Я бы и тем, и другим и любовь, и вызовы дал. Почему, пусть будут вызовы, пусть учатся преодолевать, пусть учатся сталкиваться с какими-то сложностями, это хорошо. Но если это всё помножено на абсолютную любовь одновременно. То есть ты понимаешь, что у тебя вызовы-вызовы, но там-то, ты понимаешь, там-то вот эта любовь невероятная есть, которая, ну, хотелось бы, чтобы так было, я не уверен, что это так. Но вот если это сочетается, мне кажется, это самое классное. То есть ты учишься преодолевать различные вызовы. А умеешь это делать ты прежде всего потому, что ты знаешь, что родители просто тебя любят не за что, а просто так.
У нас финал еще.
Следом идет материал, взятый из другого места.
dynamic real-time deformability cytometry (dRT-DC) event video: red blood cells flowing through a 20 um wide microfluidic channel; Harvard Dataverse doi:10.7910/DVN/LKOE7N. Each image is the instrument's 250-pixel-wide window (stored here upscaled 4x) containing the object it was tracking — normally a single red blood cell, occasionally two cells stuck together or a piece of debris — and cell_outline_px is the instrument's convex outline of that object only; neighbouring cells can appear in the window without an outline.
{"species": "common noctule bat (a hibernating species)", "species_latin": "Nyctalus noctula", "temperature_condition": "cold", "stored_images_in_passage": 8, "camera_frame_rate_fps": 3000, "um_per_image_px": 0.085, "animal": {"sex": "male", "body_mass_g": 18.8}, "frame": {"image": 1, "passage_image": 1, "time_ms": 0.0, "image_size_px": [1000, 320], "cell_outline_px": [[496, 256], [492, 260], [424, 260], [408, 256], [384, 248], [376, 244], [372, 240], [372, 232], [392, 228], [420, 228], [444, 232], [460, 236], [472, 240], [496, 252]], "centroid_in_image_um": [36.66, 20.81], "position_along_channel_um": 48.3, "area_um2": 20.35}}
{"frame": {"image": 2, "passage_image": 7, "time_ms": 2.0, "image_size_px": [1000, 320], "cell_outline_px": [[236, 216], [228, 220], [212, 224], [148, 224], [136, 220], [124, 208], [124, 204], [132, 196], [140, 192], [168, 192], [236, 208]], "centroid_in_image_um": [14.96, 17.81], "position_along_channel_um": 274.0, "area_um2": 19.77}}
Я хочу вам предложить отреагировать на такой афоризм, Станислав Ежи Лец, небезызвестный польский автор: «Техника совершенствуется, и в конце концов человек сможет обойтись без себя». «Согласиться нельзя возразить» — где вы поставите точку?
Это для меня такой острый вопрос, потому что я как раз по этому поводу очень много последние пару-тройку лет думаю, по поводу человека, техники, расчеловечивания, слияния человека и компьютерного пространства. Но мне это совершенно не нравится, и я надеюсь как раз, что любовь и терпение помогут нам этого избежать. Поэтому…
Согласиться нельзя.
Поэтому согласиться нельзя, да.
Спасибо. Спасибо большое.
Спасибо вам.
Это был Борис Акимов. А мы продолжим писать «парсуны» наших современников ровно через одну неделю.